Здесь пахло грубо и остро. Вдоль стен стояли клетки.
– Археоптериксы, – пробормотал Охлопков.
Сева ухмыльнулся.
Волосатые зверьки поблескивали глазками и желтели длинными зубами, хватая хлебные корочки голыми чистыми розовыми лапками, быстро съедали их и просовывали влажные носы между прутьями, нюхали.
– Из археоптерикса шапку не сошьешь, – афористично заметил Сева. -
Ты куришь?.. Я только в поездках…
Охлопков дал ему сигарету, зажег спичку.
– Сев, ты так и остался романтиком, – сказал он.
Сева закурил, осторожно держа белую сигарету грязными пальцами, взглянул сквозь дым на него.
– На этом-то ты хочешь разжиться? – спросил Охлопков.
– Конечно нет. Есть другие источники, – уклончиво ответил Сева. – Но ты зря недооцениваешь мою звероферму. Сейчас я тебе все растолкую.
– Слушай, – остановил его Охлопков, – а может, мы здесь выпьем?
Сева пошевелил усами, оглянулся на дом.
– Давай, – согласился он. – Гали все равно нет, дома теща одна… или познакомить тебя с тещей?
– В следующий раз.
– Правильно, – одобрил Сева, – еще успеешь собственной обзавестись.

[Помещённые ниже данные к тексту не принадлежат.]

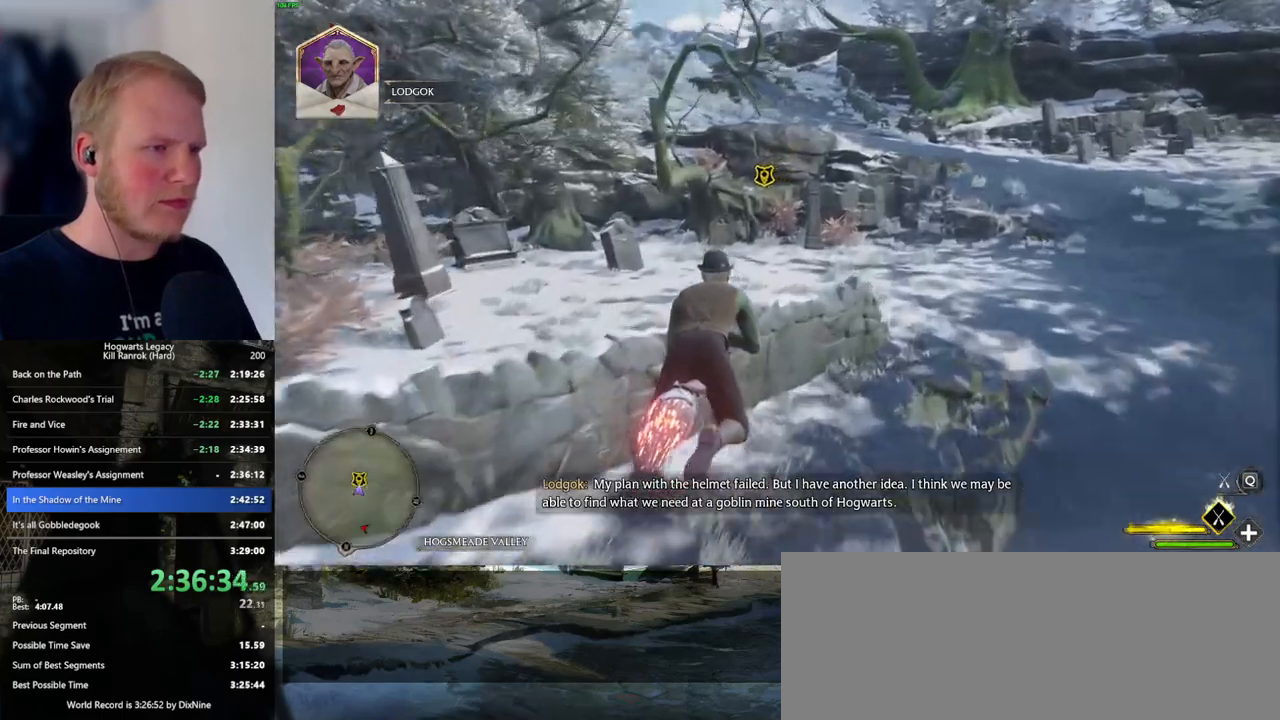
{"keys": ["w"], "mouse": [], "events": [[67, "b", "down"], [217, "b", "up"], [233, "mouse_left", "up"], [250, "b", "down"], [383, "b", "up"]]}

Но моя – женщина мудрая, как Екатерина. Вроде на вид, знаешь… так, простецкая. А все просекает на два шага вперед. Я хотел на машиниста пойти поучиться. Но машинист – тот же шофер, она говорит. А даже экспедитор уже не шофер. Действительно. Езжу с папочкой. В области меня Всеволодом Ильичом называют. И это только начало. Действовать надо по всем направлениям. Тут своя тактика. Например, экспедитору
Севе Минорову на заводе из администрации многие могут указывать, поучать его, распекать при случае. А экспедитор-кандидат-в-члены-партии Всеволод Миноров – тут уже восприятие другое… У тебя-то социального опыта нет.
– А армия?
– Ну, армия. Армия – это… цирк, – ответил Охлопкову Сева, гася окурок плевком и втаптывая его в землю. – Щелкнули кнутом – делай.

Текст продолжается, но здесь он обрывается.